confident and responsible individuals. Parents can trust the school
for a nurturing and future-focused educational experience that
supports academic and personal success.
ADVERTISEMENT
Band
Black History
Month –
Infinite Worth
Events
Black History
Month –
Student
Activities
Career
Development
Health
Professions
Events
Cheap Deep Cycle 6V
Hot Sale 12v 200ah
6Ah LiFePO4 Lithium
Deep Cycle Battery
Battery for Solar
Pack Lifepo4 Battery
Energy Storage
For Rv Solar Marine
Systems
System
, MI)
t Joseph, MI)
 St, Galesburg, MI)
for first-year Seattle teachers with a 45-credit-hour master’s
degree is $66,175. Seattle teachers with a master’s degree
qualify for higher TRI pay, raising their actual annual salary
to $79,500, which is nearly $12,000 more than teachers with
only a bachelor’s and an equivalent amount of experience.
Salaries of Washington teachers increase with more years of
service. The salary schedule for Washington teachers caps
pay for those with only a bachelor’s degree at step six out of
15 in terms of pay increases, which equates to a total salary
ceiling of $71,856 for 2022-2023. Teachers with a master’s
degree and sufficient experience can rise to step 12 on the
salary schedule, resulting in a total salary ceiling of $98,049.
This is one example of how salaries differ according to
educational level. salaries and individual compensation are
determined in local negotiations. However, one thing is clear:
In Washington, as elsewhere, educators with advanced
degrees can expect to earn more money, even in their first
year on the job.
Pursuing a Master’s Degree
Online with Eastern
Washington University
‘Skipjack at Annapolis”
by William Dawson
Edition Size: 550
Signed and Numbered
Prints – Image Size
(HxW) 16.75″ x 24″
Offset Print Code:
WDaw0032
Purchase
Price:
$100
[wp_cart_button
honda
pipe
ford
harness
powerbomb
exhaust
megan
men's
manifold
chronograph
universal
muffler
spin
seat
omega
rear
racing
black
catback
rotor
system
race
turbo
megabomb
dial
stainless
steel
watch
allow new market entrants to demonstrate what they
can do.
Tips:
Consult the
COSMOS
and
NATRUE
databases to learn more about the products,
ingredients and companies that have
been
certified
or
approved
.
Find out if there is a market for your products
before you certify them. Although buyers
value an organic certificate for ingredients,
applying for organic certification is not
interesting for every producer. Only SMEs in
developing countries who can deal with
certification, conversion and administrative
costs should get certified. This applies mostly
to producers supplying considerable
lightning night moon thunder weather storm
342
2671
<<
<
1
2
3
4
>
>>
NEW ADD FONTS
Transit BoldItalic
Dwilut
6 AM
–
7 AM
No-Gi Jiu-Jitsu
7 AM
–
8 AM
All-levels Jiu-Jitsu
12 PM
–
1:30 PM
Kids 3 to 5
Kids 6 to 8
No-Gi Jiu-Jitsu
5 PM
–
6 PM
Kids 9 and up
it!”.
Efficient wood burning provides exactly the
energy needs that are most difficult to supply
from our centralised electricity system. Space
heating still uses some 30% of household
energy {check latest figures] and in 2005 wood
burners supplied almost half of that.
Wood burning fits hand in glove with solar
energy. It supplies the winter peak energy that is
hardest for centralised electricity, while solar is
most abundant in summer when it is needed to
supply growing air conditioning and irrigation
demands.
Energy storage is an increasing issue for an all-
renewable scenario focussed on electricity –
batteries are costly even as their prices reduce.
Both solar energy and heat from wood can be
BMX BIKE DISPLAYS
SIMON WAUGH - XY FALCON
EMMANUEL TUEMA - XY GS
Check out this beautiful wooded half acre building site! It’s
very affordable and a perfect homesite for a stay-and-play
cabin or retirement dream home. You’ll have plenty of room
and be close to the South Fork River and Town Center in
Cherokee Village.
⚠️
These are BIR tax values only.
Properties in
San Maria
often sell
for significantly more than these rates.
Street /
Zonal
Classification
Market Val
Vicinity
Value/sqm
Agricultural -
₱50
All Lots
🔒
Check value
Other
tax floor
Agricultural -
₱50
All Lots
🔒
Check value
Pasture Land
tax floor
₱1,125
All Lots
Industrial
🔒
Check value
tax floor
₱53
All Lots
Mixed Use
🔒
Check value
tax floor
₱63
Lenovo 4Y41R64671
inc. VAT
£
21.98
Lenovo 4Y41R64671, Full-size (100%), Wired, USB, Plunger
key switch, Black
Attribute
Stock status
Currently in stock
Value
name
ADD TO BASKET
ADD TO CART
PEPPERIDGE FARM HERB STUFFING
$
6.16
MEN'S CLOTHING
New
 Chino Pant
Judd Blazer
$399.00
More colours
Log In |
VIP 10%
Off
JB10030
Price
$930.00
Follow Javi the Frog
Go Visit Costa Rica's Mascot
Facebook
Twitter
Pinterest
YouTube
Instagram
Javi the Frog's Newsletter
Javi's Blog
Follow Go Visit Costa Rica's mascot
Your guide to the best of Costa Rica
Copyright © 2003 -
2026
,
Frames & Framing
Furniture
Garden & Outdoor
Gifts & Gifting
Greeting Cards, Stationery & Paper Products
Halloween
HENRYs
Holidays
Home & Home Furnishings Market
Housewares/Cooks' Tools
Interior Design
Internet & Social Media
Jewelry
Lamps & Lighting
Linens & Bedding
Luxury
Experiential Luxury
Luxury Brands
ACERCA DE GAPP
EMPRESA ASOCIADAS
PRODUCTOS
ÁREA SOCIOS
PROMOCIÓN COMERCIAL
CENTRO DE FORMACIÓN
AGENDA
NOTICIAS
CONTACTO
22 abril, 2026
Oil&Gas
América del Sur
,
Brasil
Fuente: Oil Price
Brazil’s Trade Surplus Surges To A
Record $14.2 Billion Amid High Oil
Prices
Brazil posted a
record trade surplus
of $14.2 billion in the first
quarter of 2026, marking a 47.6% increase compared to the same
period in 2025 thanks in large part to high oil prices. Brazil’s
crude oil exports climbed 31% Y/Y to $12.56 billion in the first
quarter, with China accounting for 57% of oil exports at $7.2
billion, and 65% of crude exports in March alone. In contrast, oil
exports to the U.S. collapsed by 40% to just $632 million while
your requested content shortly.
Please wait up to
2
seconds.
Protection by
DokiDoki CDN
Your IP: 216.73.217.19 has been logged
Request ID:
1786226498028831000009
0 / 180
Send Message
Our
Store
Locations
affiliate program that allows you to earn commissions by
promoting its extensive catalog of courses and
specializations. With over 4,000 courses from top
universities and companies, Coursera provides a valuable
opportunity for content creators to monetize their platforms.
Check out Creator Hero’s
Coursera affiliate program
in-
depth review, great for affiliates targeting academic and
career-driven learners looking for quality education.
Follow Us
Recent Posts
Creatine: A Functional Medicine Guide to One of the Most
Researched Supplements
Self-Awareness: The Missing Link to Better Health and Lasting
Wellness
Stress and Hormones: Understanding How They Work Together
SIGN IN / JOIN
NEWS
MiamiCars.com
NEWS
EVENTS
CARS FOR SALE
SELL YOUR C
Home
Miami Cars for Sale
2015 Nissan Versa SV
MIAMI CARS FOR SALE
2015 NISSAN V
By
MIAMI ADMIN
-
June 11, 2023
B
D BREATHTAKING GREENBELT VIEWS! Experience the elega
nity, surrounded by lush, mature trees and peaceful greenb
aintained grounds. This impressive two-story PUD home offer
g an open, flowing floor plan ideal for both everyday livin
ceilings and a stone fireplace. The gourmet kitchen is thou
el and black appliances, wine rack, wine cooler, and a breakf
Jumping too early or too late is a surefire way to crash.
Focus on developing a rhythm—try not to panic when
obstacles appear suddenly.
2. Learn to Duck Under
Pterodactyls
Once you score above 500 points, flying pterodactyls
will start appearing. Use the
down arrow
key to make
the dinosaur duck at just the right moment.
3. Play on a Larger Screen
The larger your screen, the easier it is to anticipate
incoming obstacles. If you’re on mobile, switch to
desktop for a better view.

......

What to produce
Pick out every line of the material above that contains the word "Lenovo", matching its capitalization exactly, and copy each of those lines.

Response to the task
Lenovo 4Y41R64671
Lenovo 4Y41R64671, Full-size (100%), Wired, USB, Plunger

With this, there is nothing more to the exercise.